Durant les ramassages des oiseaux échoués, le référent explique que toutes les espèces sont répertoriées. Les causes de mortalités sont étudiées dans un premier temps sur le terrain. "Généralement, ce n’est pas facile, car l’état des individus ne le permet pas."
C'est pourquoi "tout est centralisé dans le congélateur" à Amiens. "On envoie les cadavres, fin mars, début avril, vers le Nord-Pas-de-Calais où ils sont autopsiés." Ces bilans sont ensuite analysés par Sébastien Legris.
Les causes de mortalités sont induites généralement par ce qu’il se passe en mer.
Sébastien Legris, chargé de mission scientifique observatoire faune à Picardie Nature
Lors de ces observations, il y a des espèces d'oiseaux qui sont plus recherchées que d'autres. Elles servent d'indicateur pour l'une des trois mesures. Les pingouins Torda et Guillemot de Troïl permettent d'évaluer les pollutions aux hydrocarbures. Le Fulmar Boréal est lui prélevé pour mieux étudier les contaminations plastiques. "Il se nourrit à la surface". L'espèce "est contaminée quasiment systématiquement avec des charges très variables." Enfin, les Alcidés et les fous de Bassan sont des témoins de la pêche accidentelle.

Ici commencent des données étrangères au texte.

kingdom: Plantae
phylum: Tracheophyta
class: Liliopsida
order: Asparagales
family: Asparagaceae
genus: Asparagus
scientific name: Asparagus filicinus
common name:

Les ramassages ont lieu en hiver, au moment où ces oiseaux marins viennent hiverner. "Les populations en mer sont beaucoup plus importantes. On s’intéresse à des espèces qui vont séjourner en mer relativement longtemps et qui ne sont quasiment pas liées au milieu littoral ou aux terres", résume Sébastien Legris. "Les causes de mortalités sont induites généralement par ce qu’il se passe en mer."
Par ailleurs, lors de la saison hivernale, les oiseaux sont confrontés à des tempêtes "qui les affaiblissent pas mal. Ce qui permet de trouver plus de cadavres", évoque Sébastien Legris.

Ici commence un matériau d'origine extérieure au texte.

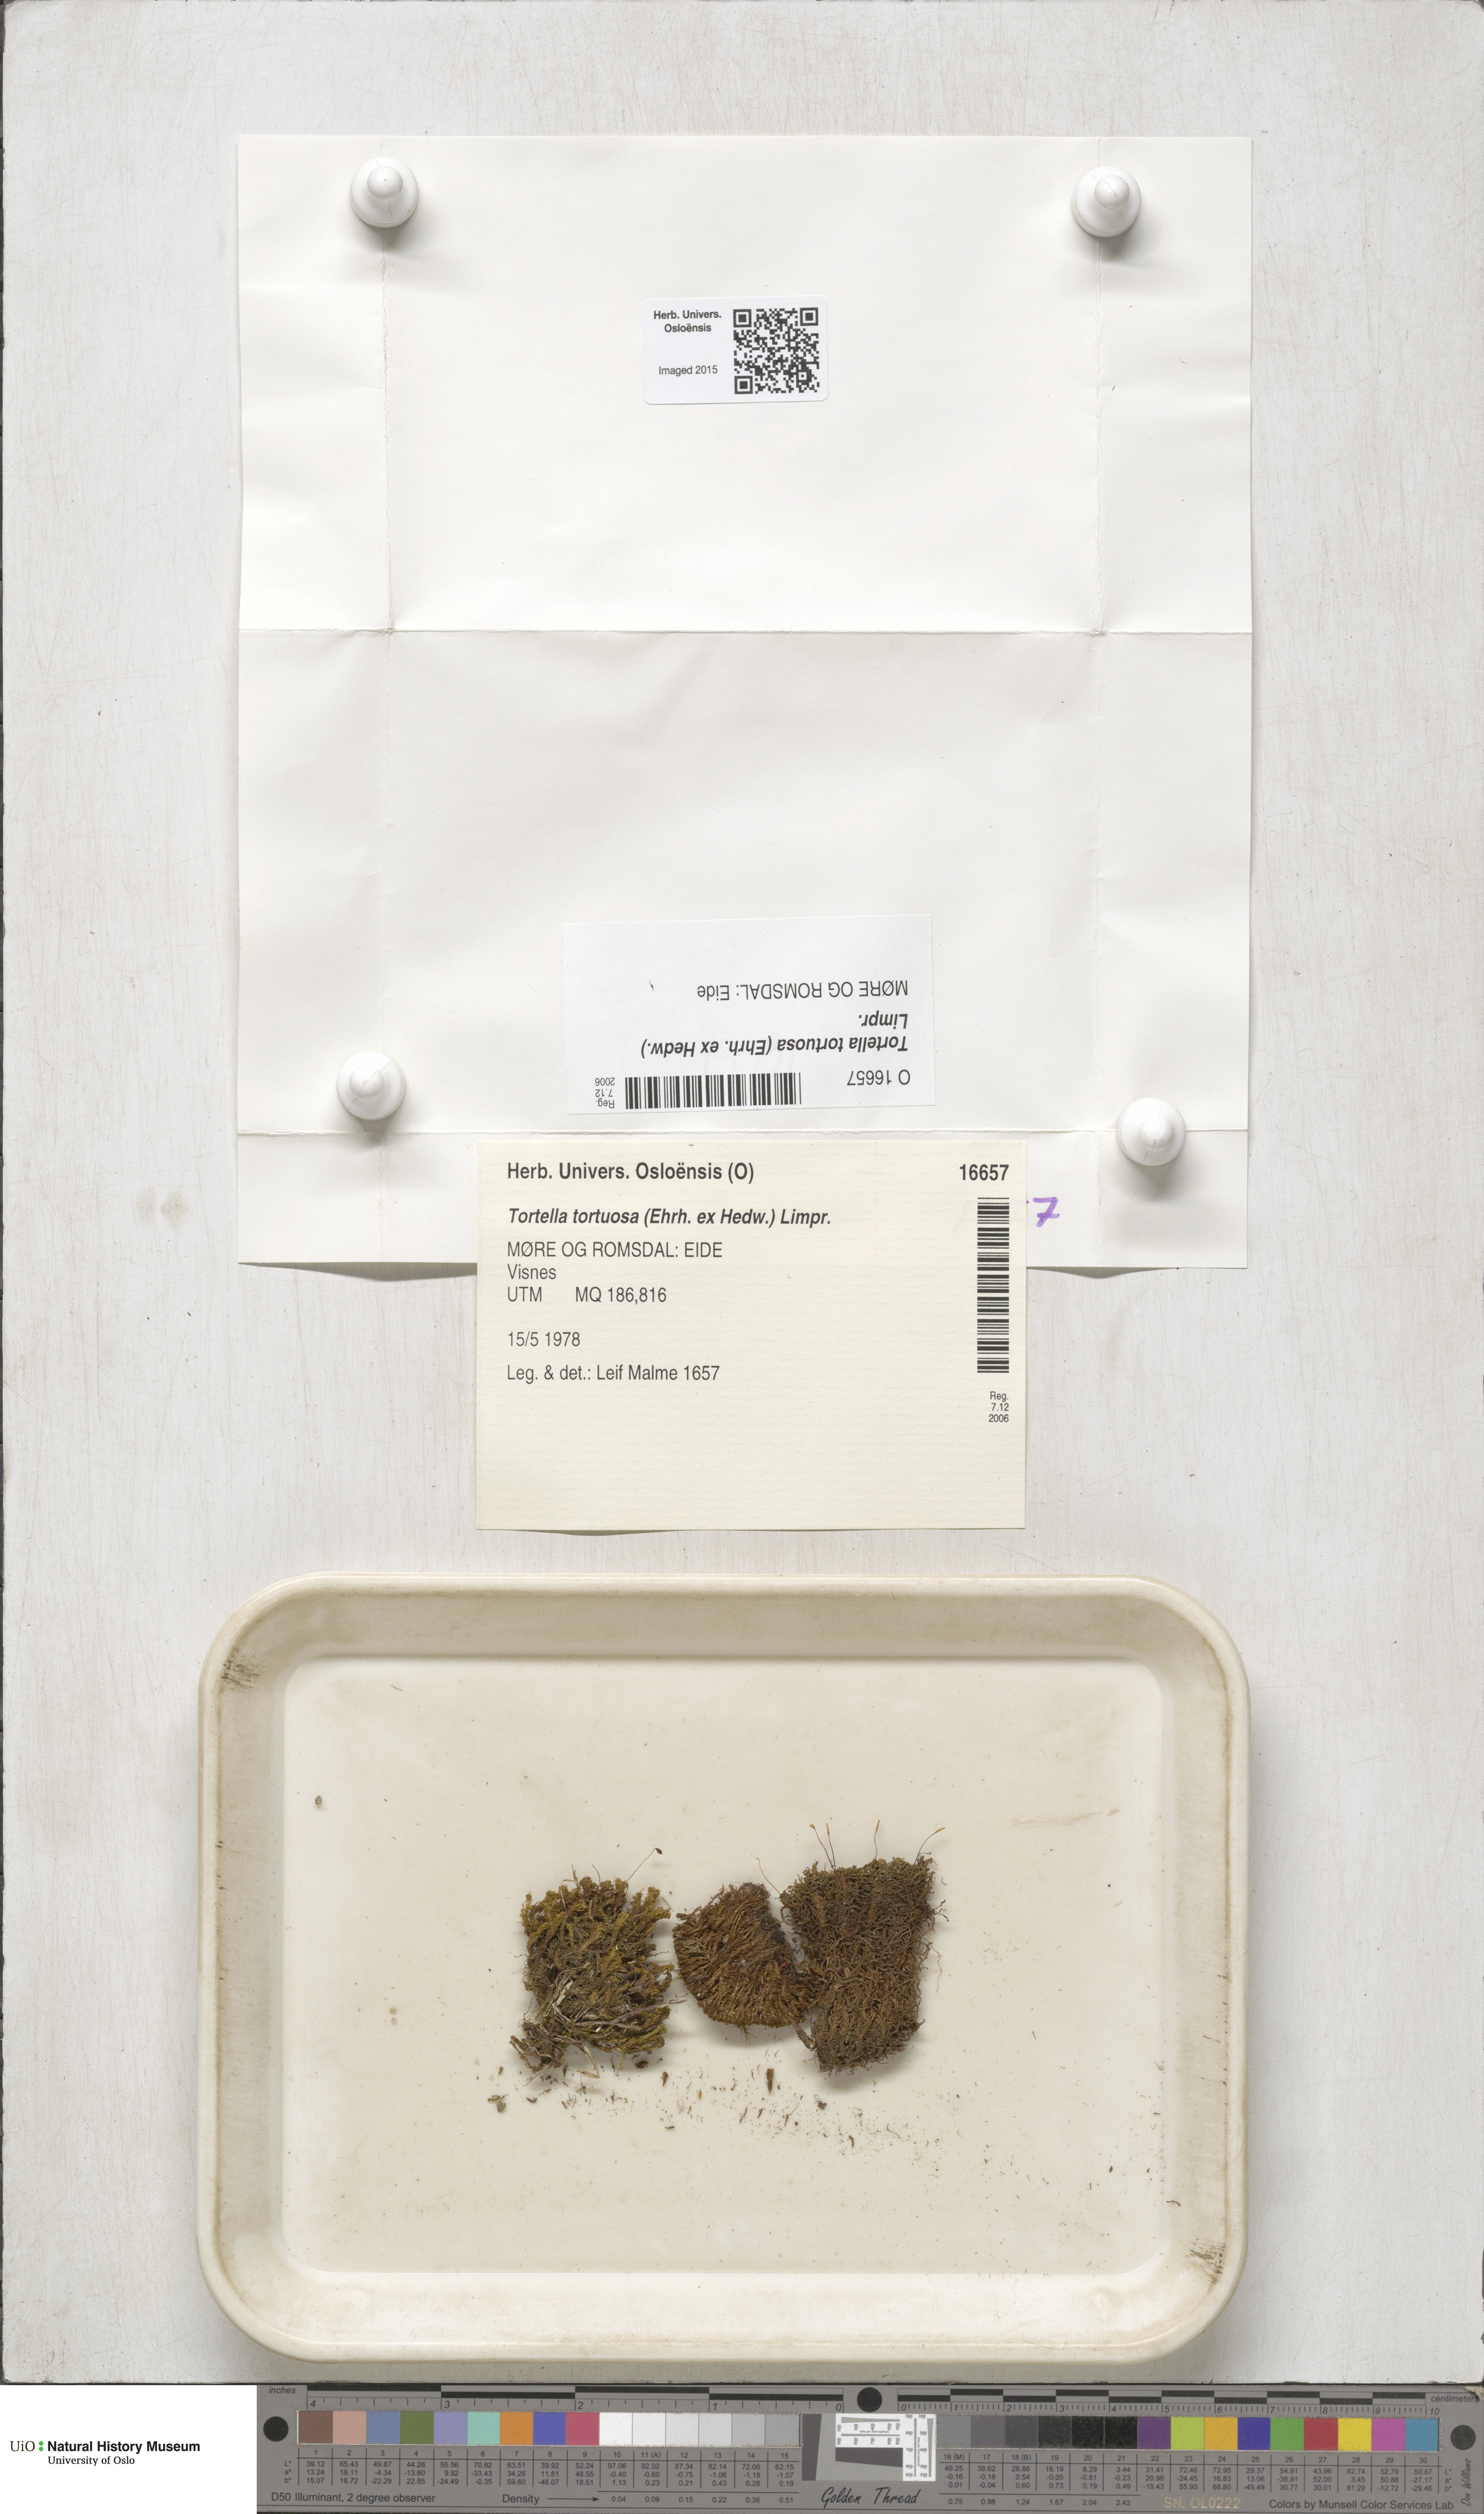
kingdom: Plantae
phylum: Bryophyta
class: Bryopsida
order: Pottiales
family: Pottiaceae
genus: Tortella
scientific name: Tortella tortuosa
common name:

Des recensements qui mettent en évidence des épidémies et des phénomènes naturels
Actuellement, ce dernier réalise une nouvelle synthèse de toutes les données collectées. Récemment, elles ont mis en évidence un épisode de grippe aviaire en 2023. "On a eu une augmentation de certaines espèces comme les fous de Bassan. C'était très visible." Les résultats ont également montré des épisodes de tempêtes importantes. Ce sont "des oiseaux affaiblis en mer. Ça concerne surtout le pingouin Torda qui se nourrit à la surface de l’eau. Et lorsque la mer est relativement agitée, ils n’arrivent plus à se nourrir convenablement et finissent par s’affaiblir et s’échouer."
Concernant les trois indices, celui qui a le plus évolué positivement est la pollution aux hydrocarbures, "on est en dessous des 10 %" assure Sébastien Legris, malgré la présence encore de cadavre mazouté. Le chargé de mission indique que ces études doivent se poursuivre sur le long terme.